À CONVERSA COM LESO
Harmónico, o Luís cumpre a vontade da família que não quer que ele escreva mais sobre Salazar. Porquê? Pergunta não feita, resposta não havida. Apenas o comentário de que fora “censurado”. Fiquei, contudo, a saber que não escreverá mas que me dirá telefonicamente o que eu esperava ler, a sua tese de que Salazar era agostiniano. Mas que o deixasse acabar de escrever «O erro de Nobel». Ainda confundi com «O erro de Descartes» mas que não, era o erro de Nobel não ter previsto um prémio para os políticos e por isso é que estes são tão maus. (Risos bilaterais).
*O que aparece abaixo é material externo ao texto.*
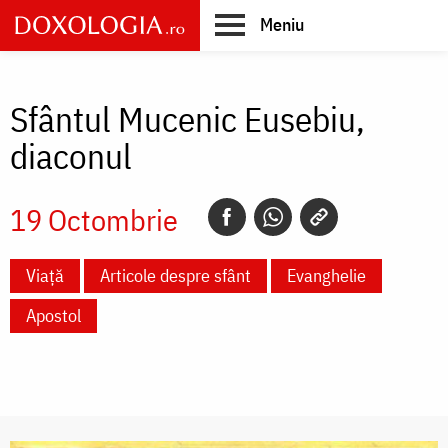
Skip
Meniu
to
main
Main
content
navigation
Sfântul Mucenic Eusebiu,
diaconul
19 Octombrie
Viață
Articole despre sfânt
Evanghelie
Apostol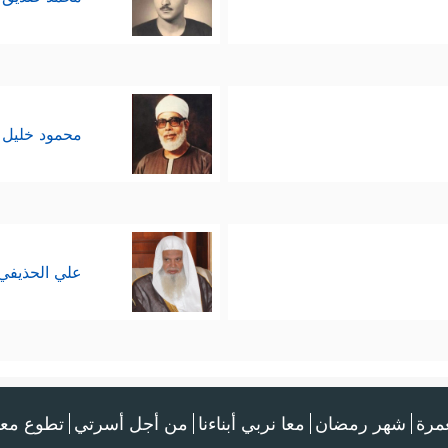
محمود خليل 
علي الحذيفي
عمرة
شهر رمضان
معا نربي أبناءنا
من أجل أسرتي
تطوع معن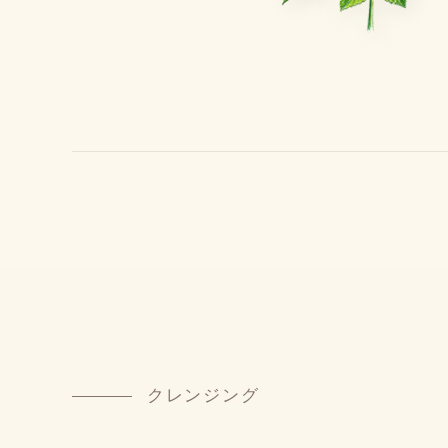
クレンジング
Mas fiquei a pensar na tal “censura” familiar… Estou mesmo a ver que a “censura” resulta do tom relativamente benigno que o Luís vem usando ao escrever sobre Salazar em contraponto com a oposição que sempre cultivou contra a ditadura. E a família, formatada na tradição, não aceita uma visão mais holística e afastada das refregas do passado. Será? Não tenho uma certeza absoluta mas quase. Tenho visto muita desta tradição formatada a condicionar a exteriorização de novas opiniões sobre factos envelhecidos: «Já o meu avozinho dizia…» e o netinho não sai dessas perspectivas.
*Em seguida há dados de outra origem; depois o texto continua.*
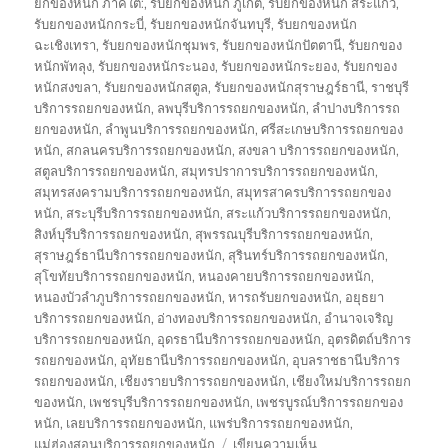
ยกของหนัก ภาคใต้:
,
รับยกของหนัก ภูเก็ต
,
รับยกของหนัก สระแก้ว
,
รับยกของหนักกระบี่
,
รับยกของหนักจันทบุรี
,
รับยกของหนัก
ฉะเชิงเทรา
,
รับยกของหนักชุมพร
,
รับยกของหนักปัตตานี
,
รับยกของ
หนักพัทลุง
,
รับยกของหนักระนอง
,
รับยกของหนักระยอง
,
รับยกของ
หนักสงขลา
,
รับยกของหนักสตูล
,
รับยกของหนักสุราษฎร์ธานี
,
ราชบุรี
บริการรถยกของหนัก
,
ลพบุรีบริการรถยกของหนัก
,
ลำปางบริการรถ
ยกของหนัก
,
ลำพูนบริการรถยกของหนัก
,
ศรีสะเกษบริการรถยกของ
หนัก
,
สกลนครบริการรถยกของหนัก
,
สงขลา บริการรถยกของหนัก
,
สตูลบริการรถยกของหนัก
,
สมุทรปราการบริการรถยกของหนัก
,
สมุทรสงครามบริการรถยกของหนัก
,
สมุทรสาครบริการรถยกของ
หนัก
,
สระบุรีบริการรถยกของหนัก
,
สระแก้วบริการรถยกของหนัก
,
สิงห์บุรีบริการรถยกของหนัก
,
สุพรรณบุรีบริการรถยกของหนัก
,
สุราษฎร์ธานีบริการรถยกของหนัก
,
สุรินทร์บริการรถยกของหนัก
,
สุโขทัยบริการรถยกของหนัก
,
หนองคายบริการรถยกของหนัก
,
หนองบัวลำภูบริการรถยกของหนัก
,
หารถรับยกของหนัก
,
อยุธยา
บริการรถยกของหนัก
,
อ่างทองบริการรถยกของหนัก
,
อำนาจเจริญ
บริการรถยกของหนัก
,
อุดรธานีบริการรถยกของหนัก
,
อุตรดิตถ์บริการ
รถยกของหนัก
,
อุทัยธานีบริการรถยกของหนัก
,
อุบลราชธานีบริการ
รถยกของหนัก
,
เชียงรายบริการรถยกของหนัก
,
เชียงใหม่บริการรถยก
ของหนัก
,
เพชรบุรีบริการรถยกของหนัก
,
เพชรบูรณ์บริการรถยกของ
หนัก
,
เลยบริการรถยกของหนัก
,
แพร่บริการรถยกของหนัก
,
บน
แม่ฮ่องสอนบริการรถยกของหนัก
เขียนความเห็น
Tenho uma amiga burguesíssima que se mantém fiel ao comunismo porque a tradição familiar a isso a prende. E pelo amor aos pais defuntos que a une às saudades e ao romantismo de alguma clandestinidade nas barbas da política antiga, não ouso chamá-la à razão dos tempos modernos, à distância do passado, a uma visão global. Se se perde o sentido cultural inspirado por uma certa tradição, corre-se o perigo da desmagnetização da bússola e o rumo passar à deriva errática. E, bem pior, perder as saudades dos entes queridos. Este, sim, o pior dos males. E eu deixo-a ser comunista… desde que não me incomode com ideias que podem ter tido alguma validade no séc. XIX mas que fedem neste XXI já um tanto mais do que recém entrado.
Mas nestas visões holísticas que hoje possamos ter, não validaremos os erros que então as partes cometeram nem esqueceremos o bem que todas elas praticaram, apenas deixaremos cair a paixão das circunstâncias passadas.
Ah!, já me esquecia: LESO é a sigla onomástica do meu primo Luís, o Embaixador.
A ver o que ele me dirá telefonicamente quando tratar da saúde ao Alfredo que se esqueceu dos políticos e por isso eles são tão maus.